Auf Instagram postete er 2020 eine Illustration von sich und seinem Mann, ein Buch von Sibylle Berg lesend. Ein wenig unsicher markierte er Berg, die den Post und Thesings Debütcomic auf Twitter teilte und Thesing fragte, ob er nicht mit ihr zusammenarbeiten wolle. Er illustrierte ihre Podcastcover, dann ihre Kolumne, und schließlich das Kinderbuch „Mein ziemlich seltsamer Freund Walter“.

Zu 99 Prozent arbeitet er digital, sagt Thesing, aber er mag das Analoge, weil es nicht so perfekt sei. Als er das Kinderbuchskript von Sibylle Berg illustrierte, zoomte er deswegen beim Zeichnen nie nah ran, damit Schraffuren auch mal daneben gingen. Seinen Stil beschreibt er als warm und witzig. Er will dem Weltschmerz mit Humor begegnen.

Nur Nachsicht sei wichtig

In Thesings Arbeitszimmer steht ein Regal voll mit Spielen, ein anderes voll mit Büchern und Ordnern. Auf einem steht durchgestrichen „Job & Studium“, darunter handschriftlich „Erwachsen“ und eine kleine Zeichnung von Thesing, wie er auf einem Sessel lümmelt.

Er sei immer ein Spätzünder gewesen, sagt er und überlegt gleich, dass er darüber auch mal schreiben könnte. Das ganz Persönliche macht er oft zum Thema: den Tag nach einem Filmriss, der erste Besuch in einem queeren Sexshop, seine mentale Gesundheit.

„You don’t look gay“ hat er an einem Wochenende geschrieben, die erste Version war vor allem wütend. Also setzte er sich am nächsten Wochenende noch mal hin und schrieb eine versöhnlichere Variante.

Auf einem kleinen Tisch liegen Bücher gestapelt. Oben auf sieht man das Cover von "You don't look gay".
In Thesings Arbeitszimmer liegt ein Bücherstapel. Das sind alle Werke, die er veröffentlicht hat, zum Teil Comics, zum Teil Bilderbücher.

Er sagt, manchmal sei ihm die Welt zu schnell, Sachen, die er früher mochte, seien schlecht gealtert, jetzt erkenne er den Rassismus, die Diskriminierung. Er könne verstehen, dass Menschen sich an lieb gewonnene Bücher und an Filme von damals klammern, obwohl sie diskriminierend seien, sagt er, und dann: „wobei, eigentlich nicht.“ Nur Nachsicht sei wichtig, Menschen könnten sich ändern. Und man müsse ihnen zugestehen, manchmal etwas Zeit zu brauchen.

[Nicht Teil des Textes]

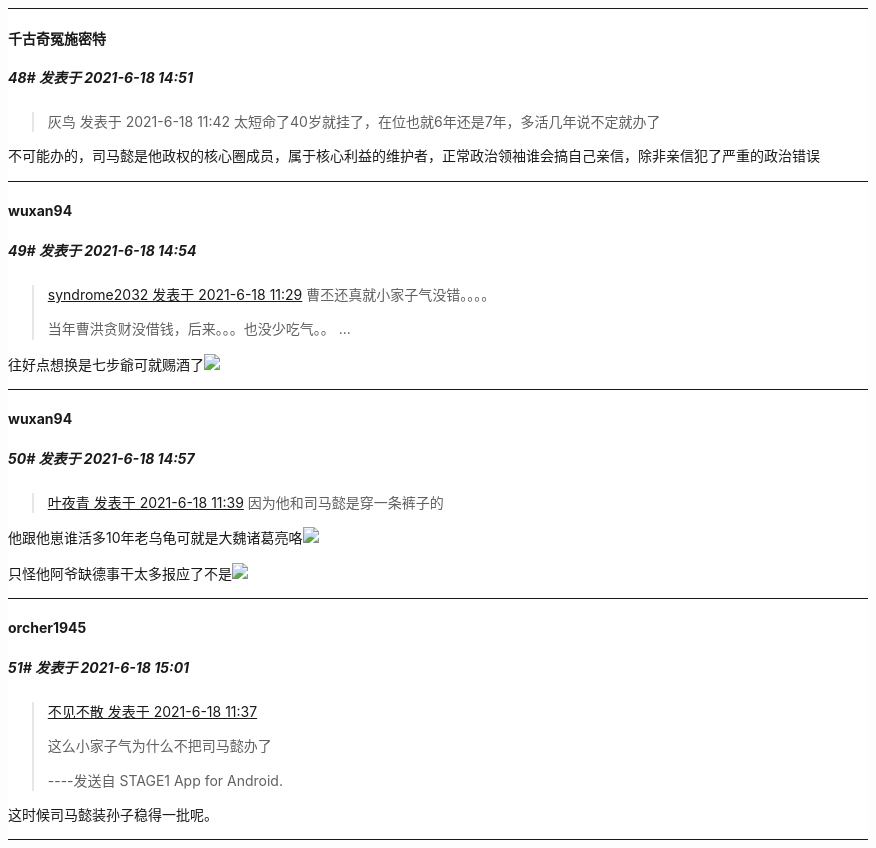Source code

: 
*****

####  千古奇冤施密特  
##### 48#       发表于 2021-6-18 14:51


<blockquote>灰鸟 发表于 2021-6-18 11:42
太短命了40岁就挂了，在位也就6年还是7年，多活几年说不定就办了</blockquote>
不可能办的，司马懿是他政权的核心圈成员，属于核心利益的维护者，正常政治领袖谁会搞自己亲信，除非亲信犯了严重的政治错误


*****

####  wuxan94  
##### 49#       发表于 2021-6-18 14:54


<blockquote><a href="httphttps://bbs.saraba1st.com/2b/forum.php?mod=redirect&amp;goto=findpost&amp;pid=51651101&amp;ptid=2010596" target="_blank">syndrome2032 发表于 2021-6-18 11:29</a>
曹丕还真就小家子气没错。。。。

当年曹洪贪财没借钱，后来。。。也没少吃气。。 ...</blockquote>
往好点想换是七步爺可就赐酒了<img src="https://static.saraba1st.com/image/smiley/face2017/230.gif" referrerpolicy="no-referrer">


*****

####  wuxan94  
##### 50#       发表于 2021-6-18 14:57


<blockquote><a href="httphttps://bbs.saraba1st.com/2b/forum.php?mod=redirect&amp;goto=findpost&amp;pid=51651239&amp;ptid=2010596" target="_blank">叶夜青 发表于 2021-6-18 11:39</a>
因为他和司马懿是穿一条裤子的</blockquote>
他跟他崽谁活多10年老乌龟可就是大魏诸葛亮咯<img src="https://static.saraba1st.com/image/smiley/face2017/186.png" referrerpolicy="no-referrer">

只怪他阿爷缺德事干太多报应了不是<img src="https://static.saraba1st.com/image/smiley/face2017/042.png" referrerpolicy="no-referrer">


*****

####  orcher1945  
##### 51#       发表于 2021-6-18 15:01


<blockquote><a href="httphttps://bbs.saraba1st.com/2b/forum.php?mod=redirect&amp;goto=findpost&amp;pid=51651207&amp;ptid=2010596" target="_blank">不见不散 发表于 2021-6-18 11:37</a>

这么小家子气为什么不把司马懿办了


----发送自 STAGE1 App for Android.</blockquote>
这时候司马懿装孙子稳得一批呢。


*****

In seinem Bücherregal liegen „Der Steppenwolf“ und „Die Blechtrommel“ zwischen queeren Romanen und Walter Moers. Er habe angefangen, Klassiker zu lesen, sagt er und dass er erleichtert sei, dass es Spaß macht. Er empfiehlt „Narziss und Goldmund“, sogar Hesse habe sich darin schon kritisch mit Geschlecht auseinandergesetzt!

Thesing holt kurz vor Abschied den Gespenstercomic aus dem Regal, als Geschenk. Er fragt: „Soll ich es dir signieren?“ Es ist ihm sofort peinlich, das sagt er noch drei Mal. Muss es ihm gar nicht.